Outside the city centre, there has been a steady growth in demand for new offices, and hence rentals. The number of greenfield developments and suburban business parks has mushroomed, in part to absorb the exodus of blue-chip clients from the congested and crime-ridden city centre.

The catalyst for much of this migration has been the introduction of electronic trading at the Johannesburg Stock Exchange. Brokers and other financial institutions have seized the opportunity to relocate.

One of the fastest-growing new business districts is the satellite city of Sandton, about 10 km north of Johannesburg, while the combined business and residential districts of Parktown, Rosebank, Illovo and Wierda Valley account for the bulk of this year's growth in office rentals.

BRUMA, an eastern suburb which borders the motorway route to Johannesburg International Airport, has also emerged as a developers' favourite. However, demand may be tailing off. National vacancy levels for A and B grade offices increased from 8.9 per cent at the end of last year to 9.3 per cent in the first quarter, although the market for new developments remains buoyant.

The highest pioneer rental in the March quarter - a measure used by economists to predict the future growth potential of a new site - was R65 per square metre, a premium of 41 per cent on the average rental for top- grade office space.

Analysts forecast that the differential between downtown and decentralised rentals will continue to grow.
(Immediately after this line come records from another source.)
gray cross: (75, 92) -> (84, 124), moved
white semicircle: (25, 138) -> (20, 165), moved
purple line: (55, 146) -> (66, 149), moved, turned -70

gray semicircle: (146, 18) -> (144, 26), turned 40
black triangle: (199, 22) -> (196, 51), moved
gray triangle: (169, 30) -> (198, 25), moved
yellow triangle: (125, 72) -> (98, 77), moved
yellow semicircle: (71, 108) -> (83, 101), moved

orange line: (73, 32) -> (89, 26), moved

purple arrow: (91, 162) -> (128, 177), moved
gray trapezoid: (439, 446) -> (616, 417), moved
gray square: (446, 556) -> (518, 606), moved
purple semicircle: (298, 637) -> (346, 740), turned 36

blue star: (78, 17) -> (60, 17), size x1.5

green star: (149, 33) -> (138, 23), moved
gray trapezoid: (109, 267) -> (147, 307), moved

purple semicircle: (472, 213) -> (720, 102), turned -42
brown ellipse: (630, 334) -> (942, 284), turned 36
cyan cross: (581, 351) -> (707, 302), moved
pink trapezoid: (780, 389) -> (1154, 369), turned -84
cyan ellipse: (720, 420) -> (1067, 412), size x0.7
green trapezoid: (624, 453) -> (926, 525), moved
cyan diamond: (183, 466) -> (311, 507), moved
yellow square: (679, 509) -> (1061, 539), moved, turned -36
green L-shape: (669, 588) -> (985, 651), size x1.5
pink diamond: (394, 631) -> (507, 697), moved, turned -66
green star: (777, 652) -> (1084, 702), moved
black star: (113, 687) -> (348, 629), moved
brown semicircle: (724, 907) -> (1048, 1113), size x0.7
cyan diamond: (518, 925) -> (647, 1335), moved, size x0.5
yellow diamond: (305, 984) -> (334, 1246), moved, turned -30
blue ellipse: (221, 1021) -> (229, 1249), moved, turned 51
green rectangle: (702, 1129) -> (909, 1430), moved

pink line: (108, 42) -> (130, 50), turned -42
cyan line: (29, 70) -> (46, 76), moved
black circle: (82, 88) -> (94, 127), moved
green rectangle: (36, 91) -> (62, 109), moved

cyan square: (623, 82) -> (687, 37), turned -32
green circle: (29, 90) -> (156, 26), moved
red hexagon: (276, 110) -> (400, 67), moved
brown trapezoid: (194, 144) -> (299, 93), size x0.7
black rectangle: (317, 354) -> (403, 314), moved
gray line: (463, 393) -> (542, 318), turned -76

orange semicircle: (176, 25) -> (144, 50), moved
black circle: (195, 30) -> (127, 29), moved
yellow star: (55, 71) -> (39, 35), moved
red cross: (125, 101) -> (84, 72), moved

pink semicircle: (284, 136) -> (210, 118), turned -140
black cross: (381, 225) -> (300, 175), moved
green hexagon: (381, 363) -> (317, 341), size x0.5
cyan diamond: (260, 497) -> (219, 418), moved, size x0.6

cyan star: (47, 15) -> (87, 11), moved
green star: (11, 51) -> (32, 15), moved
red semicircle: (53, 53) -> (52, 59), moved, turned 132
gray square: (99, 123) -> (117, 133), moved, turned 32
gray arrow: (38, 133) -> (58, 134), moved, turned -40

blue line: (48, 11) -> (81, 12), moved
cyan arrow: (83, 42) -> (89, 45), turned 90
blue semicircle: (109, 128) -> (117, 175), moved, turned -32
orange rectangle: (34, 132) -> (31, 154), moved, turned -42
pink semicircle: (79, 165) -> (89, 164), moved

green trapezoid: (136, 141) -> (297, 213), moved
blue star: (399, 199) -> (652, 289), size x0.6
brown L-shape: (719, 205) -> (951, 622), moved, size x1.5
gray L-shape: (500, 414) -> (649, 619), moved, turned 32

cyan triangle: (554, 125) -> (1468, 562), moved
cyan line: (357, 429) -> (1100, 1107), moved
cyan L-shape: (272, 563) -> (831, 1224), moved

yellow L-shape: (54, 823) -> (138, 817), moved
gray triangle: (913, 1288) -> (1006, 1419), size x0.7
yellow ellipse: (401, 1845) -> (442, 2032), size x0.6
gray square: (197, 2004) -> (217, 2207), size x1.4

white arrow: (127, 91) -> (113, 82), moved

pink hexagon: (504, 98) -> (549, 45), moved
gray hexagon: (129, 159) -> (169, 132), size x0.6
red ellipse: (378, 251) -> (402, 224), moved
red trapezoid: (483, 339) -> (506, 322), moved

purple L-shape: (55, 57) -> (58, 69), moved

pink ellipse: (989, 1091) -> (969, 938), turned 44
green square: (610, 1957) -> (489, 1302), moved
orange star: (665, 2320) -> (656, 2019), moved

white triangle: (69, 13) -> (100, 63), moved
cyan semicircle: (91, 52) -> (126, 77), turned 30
This may encourage institutions with a high level of personnel to remain in the city centre.

Retailers hope that employees will not reserve their shopping for the suburbs. Several high street chains have expanded their downtown operations, led by Edgars, the fashion group, which recently launched a flagship store on the ground floor of a half-empty office block.

Its Eloff Street address is no longer a prime location for the houses and hotels required to win at Monopoly, but it could become a good place to sell board games.